Ratna hanya tersenyum malu mendengar ocehan teman-temannya.
“Pergilah kalau kalian mau berdansa. Yang jelas misi kita sukses. Mina tampak menahan marah karena pak Tio mengabaikannya dan lebih asyik menatap Ratna.” Jelas Devi.
“Bukan itu saja. Dia juga tidak bisa berkedip menatap Freddy.” Tambah Lidya.
“Siapa pak Tio?” tanya Freddy.
“Ayolah, aku ingin berdansa.”
Ratna segera menarik lengan Freddy, membawanya ke lantai dansa yang sudah penuh dengan pasangan. Tanpa ragu wanita itu meletakkan salah satu tangannya di bahu Freddy dan tangan yang lain dalam genggaman lelaki itu. Rasanya masih kurang. Dia sangat ingin Freddy memeluknya untuk menghilangkan perasaan teror dalam dirinya.
“Kau ketakutan.” Bisik Freddy sambil menarik pinggang Ratna menempel pada tubuhnya.
Ratna mendongak menatap mata abu-abu Freddy. Wanita itu menarik nafas dalam sejenak. Bolehkah ia mempercayai lelaki ini? “Entah kenapa perasaan ini selalu muncul ketika aku bertemu dengan lelaki yang kau panggil uncle Max itu. Aku seperti dipenuhi teror.”

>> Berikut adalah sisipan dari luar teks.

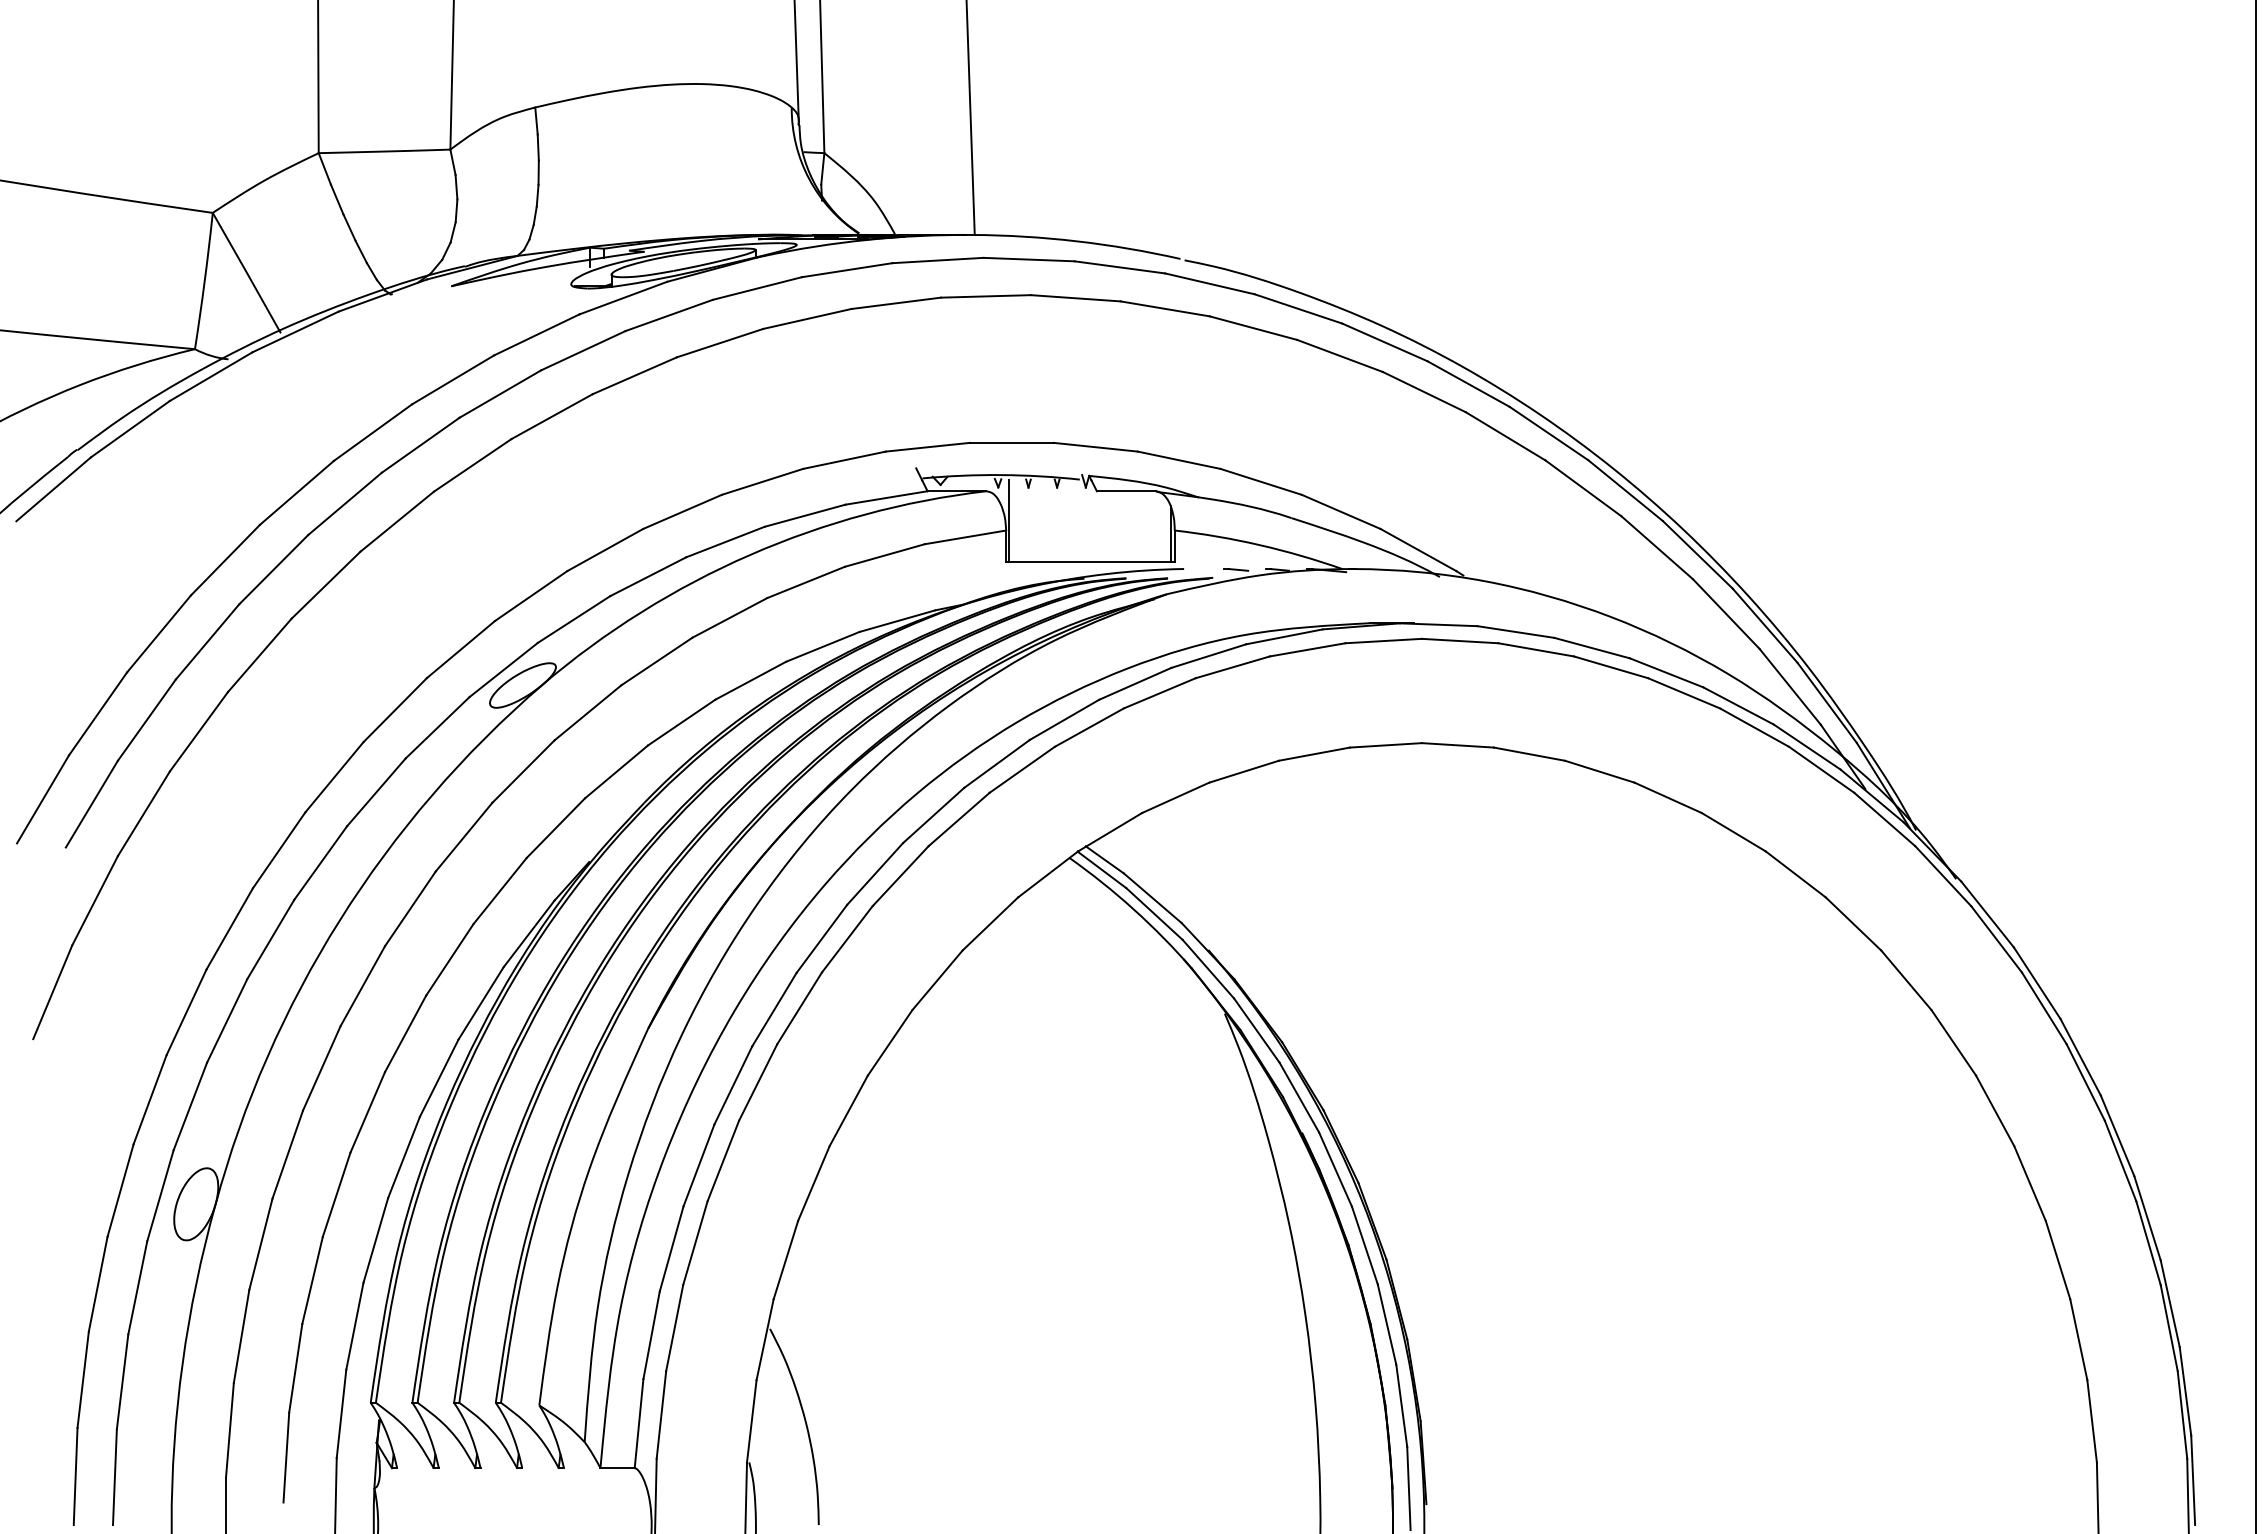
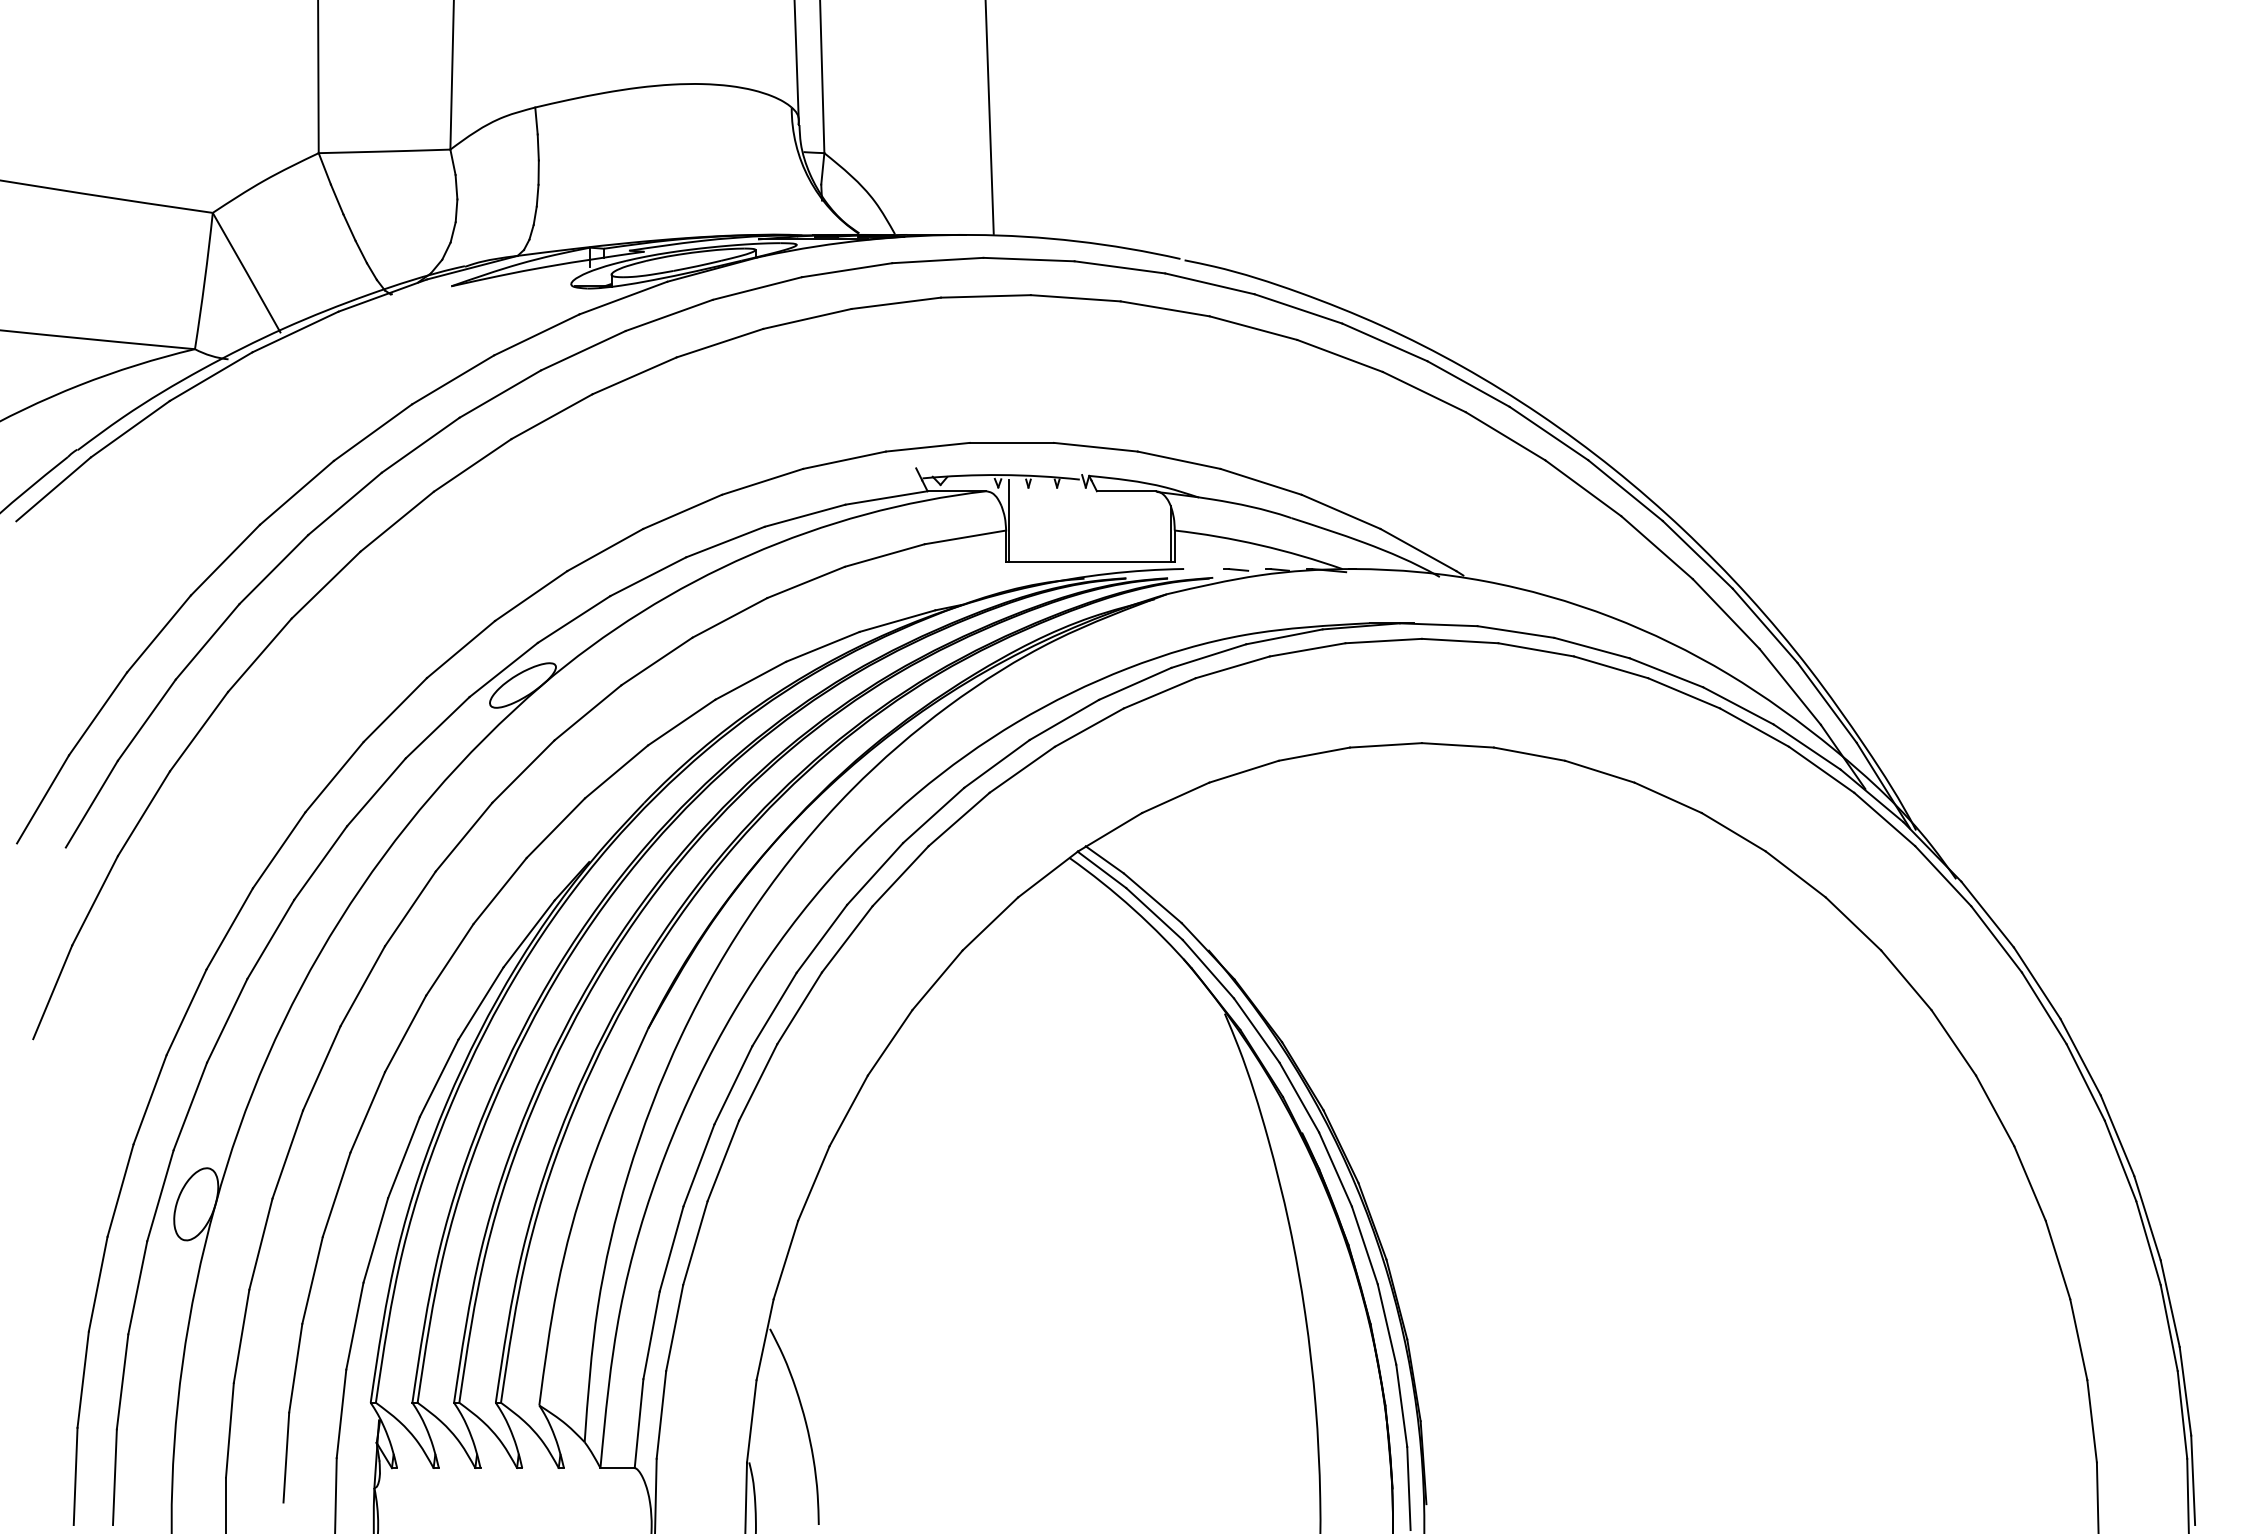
line at (970, 118) position: (970, 118) -> (989, 117)
line at (2256, 766): present -> none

“Seperti teringat sesuatu atau seseorang?”
Ratna mengangguk.
“Aku beruntung.”
Ratna menatap Freddy heran. “Maksudmu?”
“Dalam pelukanku kau juga teringat pada seseorang. Aku beruntung karena kau malah merasa nyaman, bukannya ketakutan seperti tadi.” Lelaki itu menyeringai.
Ratna cemberut. “Jadi menurutmu ini hanya perasaanku saja?”
“Entahlah.” Freddy membelai pipi Ratna dengan buku jarinya. “Tapi satu hal yang pasti. Kau aman bersamaku.”